#### DÉTAILS DE L'EXERCICE:
Reproduisez mot pour mot, dans l'article sur Catherine Beauchemin-Pinard ci-dessous, tout ce qui va de « Elle s’est relevée, a » jusqu'à « trop de pression. ».

#### EXTRAIT FOURNI:
# # # #

(Tokyo) Quand elle a entendu « waza-ari », Catherine Beauchemin-Pinard s’est dit : « Oh, mon Dieu, j’ai marqué pour vrai ! »

Ce point réussi en prolongation contre la Vénézuélienne Anriquelis Barrios signifiait une chose : elle devenait médaillée olympique.

Elle s’est relevée, a levé les bras, et s’est mise à sourire en même temps que pleurer. Elle a pensé à son père qu’elle aurait tellement souhaité avoir à ses côtés. Victime d’un AVC en 2019, ce dernier lui avait demandé de rapporter une médaille de Tokyo, au grand dam de la mère de la judoka, qui trouvait qu’il lui mettait un peu trop de pression.

Mais l’athlète de 27 ans n’était plus la même que celle des Jeux de Rio en 2016. Elle est plus sérieuse et surtout plus à l’aise dans son corps après un changement de catégorie de poids.

Chez les moins de 63 kg, Beauchemin-Pinard s’est donc rendue jusqu’à un combat pour la médaille de bronze. Face à Barrios, une vieille connaissance, elle n’a jamais lâché le morceau, s’appliquant à saisir la manche droite de sa rivale pour contrôler la séquence de prise du judogi.

# # # #

#### ENTRÉES FOURNIES:
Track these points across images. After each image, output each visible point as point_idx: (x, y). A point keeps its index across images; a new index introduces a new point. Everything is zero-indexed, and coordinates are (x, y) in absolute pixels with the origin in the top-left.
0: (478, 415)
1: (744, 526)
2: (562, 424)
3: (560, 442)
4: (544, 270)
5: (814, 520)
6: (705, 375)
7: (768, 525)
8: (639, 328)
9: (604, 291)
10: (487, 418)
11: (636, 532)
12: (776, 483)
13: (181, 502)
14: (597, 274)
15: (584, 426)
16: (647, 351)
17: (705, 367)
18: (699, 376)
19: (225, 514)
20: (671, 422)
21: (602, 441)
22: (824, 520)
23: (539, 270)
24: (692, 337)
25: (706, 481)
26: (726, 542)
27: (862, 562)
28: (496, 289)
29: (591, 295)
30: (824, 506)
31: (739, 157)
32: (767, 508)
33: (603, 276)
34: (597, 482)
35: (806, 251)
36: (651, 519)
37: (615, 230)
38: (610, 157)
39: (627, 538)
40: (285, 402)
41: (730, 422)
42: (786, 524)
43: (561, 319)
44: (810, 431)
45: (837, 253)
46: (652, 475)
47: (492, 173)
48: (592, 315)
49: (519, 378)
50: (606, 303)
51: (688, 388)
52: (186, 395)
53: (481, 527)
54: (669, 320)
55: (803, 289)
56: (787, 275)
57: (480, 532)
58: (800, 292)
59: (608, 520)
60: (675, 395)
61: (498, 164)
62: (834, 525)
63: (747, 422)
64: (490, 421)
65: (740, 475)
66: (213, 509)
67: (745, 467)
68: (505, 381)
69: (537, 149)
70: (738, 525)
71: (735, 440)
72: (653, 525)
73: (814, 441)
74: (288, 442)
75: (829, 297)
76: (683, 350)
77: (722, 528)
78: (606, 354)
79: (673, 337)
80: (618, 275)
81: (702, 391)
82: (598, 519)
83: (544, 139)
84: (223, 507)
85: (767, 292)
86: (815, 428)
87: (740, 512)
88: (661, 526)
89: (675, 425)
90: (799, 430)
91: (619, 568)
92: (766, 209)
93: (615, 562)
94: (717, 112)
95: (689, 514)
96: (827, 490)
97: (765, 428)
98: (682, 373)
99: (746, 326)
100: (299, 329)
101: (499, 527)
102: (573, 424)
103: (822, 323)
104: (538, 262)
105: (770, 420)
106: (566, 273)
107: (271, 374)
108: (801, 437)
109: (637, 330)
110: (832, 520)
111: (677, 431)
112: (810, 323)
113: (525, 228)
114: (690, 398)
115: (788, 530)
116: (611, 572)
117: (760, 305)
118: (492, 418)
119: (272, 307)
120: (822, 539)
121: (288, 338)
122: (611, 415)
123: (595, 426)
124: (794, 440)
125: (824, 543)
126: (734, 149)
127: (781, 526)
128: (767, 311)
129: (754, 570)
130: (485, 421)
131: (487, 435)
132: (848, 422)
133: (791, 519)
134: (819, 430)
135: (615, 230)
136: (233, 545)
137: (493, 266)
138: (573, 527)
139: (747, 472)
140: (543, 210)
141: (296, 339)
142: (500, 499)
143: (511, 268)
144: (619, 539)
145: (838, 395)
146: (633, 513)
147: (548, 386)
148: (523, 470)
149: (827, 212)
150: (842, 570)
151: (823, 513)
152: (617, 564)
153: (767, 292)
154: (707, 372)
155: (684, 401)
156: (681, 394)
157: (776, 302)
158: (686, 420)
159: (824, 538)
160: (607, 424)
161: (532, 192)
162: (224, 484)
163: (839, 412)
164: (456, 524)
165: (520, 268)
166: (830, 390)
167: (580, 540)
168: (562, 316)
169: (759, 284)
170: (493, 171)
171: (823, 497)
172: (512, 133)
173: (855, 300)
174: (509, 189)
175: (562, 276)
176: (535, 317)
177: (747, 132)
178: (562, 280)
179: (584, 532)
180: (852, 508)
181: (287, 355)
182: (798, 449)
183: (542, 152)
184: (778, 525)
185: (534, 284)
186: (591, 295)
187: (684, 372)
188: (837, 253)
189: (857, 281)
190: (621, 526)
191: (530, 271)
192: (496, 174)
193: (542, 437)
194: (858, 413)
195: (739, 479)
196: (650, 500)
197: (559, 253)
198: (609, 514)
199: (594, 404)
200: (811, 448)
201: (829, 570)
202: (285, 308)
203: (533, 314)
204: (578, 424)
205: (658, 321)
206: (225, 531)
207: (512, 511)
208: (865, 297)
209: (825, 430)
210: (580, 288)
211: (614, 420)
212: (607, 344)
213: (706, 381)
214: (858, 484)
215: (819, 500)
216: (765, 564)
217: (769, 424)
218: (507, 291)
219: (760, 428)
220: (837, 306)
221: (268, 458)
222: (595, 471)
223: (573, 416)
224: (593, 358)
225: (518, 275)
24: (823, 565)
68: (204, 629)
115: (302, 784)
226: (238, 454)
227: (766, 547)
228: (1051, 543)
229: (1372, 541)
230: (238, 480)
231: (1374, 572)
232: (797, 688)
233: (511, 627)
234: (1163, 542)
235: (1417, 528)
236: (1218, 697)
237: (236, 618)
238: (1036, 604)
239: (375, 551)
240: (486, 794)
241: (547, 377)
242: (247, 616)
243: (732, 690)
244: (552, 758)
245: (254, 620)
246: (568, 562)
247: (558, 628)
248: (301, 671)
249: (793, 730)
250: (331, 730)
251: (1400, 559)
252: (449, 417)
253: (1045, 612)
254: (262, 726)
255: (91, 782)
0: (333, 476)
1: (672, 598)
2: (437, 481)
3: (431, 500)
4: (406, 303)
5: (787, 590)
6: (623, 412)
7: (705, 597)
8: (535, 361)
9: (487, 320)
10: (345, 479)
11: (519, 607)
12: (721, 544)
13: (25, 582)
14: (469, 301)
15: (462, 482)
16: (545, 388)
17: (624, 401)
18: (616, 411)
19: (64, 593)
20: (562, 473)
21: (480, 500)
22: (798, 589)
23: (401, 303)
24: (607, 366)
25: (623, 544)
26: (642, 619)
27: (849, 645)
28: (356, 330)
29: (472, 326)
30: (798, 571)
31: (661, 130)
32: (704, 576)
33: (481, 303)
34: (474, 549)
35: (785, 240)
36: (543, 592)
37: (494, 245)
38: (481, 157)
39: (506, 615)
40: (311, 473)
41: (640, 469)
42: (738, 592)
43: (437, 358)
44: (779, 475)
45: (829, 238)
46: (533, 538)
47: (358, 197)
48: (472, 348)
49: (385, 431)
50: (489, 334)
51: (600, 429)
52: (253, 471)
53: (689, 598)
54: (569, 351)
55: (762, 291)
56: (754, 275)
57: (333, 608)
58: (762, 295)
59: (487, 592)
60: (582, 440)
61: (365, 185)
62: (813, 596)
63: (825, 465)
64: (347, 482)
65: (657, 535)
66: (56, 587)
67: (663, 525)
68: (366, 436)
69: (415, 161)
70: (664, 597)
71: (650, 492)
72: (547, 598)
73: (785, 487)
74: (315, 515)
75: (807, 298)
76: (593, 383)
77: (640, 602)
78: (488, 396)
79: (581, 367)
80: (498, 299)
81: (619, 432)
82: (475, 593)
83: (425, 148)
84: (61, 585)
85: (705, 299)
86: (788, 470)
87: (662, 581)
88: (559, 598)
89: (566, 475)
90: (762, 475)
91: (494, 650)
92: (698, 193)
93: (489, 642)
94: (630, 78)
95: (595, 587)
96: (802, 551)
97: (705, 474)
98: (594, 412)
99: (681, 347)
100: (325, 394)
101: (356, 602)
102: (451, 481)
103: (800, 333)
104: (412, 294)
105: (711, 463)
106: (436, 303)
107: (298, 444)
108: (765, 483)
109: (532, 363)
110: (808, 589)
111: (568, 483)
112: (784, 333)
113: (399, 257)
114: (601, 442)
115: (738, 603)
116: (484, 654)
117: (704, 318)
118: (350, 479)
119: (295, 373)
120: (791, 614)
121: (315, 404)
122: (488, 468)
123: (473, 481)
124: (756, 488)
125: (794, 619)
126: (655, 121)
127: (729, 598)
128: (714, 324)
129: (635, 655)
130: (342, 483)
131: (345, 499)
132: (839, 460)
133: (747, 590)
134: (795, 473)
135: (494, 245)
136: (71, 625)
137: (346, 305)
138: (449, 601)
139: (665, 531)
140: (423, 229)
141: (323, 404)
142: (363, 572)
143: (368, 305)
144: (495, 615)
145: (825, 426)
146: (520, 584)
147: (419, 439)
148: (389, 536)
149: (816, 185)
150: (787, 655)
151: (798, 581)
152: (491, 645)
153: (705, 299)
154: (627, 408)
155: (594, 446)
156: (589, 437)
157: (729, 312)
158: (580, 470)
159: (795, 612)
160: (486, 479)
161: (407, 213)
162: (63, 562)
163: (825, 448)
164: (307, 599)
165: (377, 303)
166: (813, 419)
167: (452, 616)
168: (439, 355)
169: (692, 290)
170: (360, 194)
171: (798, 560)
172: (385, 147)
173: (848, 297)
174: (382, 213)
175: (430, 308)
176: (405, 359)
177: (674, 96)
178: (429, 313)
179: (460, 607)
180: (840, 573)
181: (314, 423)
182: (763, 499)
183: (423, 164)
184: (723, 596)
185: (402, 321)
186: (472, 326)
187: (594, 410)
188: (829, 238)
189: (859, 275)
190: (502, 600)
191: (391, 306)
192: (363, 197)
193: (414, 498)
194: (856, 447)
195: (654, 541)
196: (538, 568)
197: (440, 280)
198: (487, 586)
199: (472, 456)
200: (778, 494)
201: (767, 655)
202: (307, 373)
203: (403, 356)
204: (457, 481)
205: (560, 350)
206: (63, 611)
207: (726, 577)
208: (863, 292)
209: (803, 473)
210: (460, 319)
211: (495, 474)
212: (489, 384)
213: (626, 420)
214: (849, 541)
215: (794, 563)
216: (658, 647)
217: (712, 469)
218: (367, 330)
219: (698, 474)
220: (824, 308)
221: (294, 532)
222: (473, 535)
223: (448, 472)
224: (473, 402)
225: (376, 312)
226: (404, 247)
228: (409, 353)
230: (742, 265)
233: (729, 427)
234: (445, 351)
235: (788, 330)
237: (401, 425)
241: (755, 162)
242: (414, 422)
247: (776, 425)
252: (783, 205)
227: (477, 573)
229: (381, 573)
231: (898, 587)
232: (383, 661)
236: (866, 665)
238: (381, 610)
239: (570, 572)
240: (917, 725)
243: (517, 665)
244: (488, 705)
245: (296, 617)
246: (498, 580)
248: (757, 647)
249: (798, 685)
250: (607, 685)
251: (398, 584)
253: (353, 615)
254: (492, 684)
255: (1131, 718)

# # # #

#### RÉSULTAT ATTENDU:
Elle s’est relevée, a levé les bras, et s’est mise à sourire en même temps que pleurer. Elle a pensé à son père qu’elle aurait tellement souhaité avoir à ses côtés. Victime d’un AVC en 2019, ce dernier lui avait demandé de rapporter une médaille de Tokyo, au grand dam de la mère de la judoka, qui trouvait qu’il lui mettait un peu trop de pression.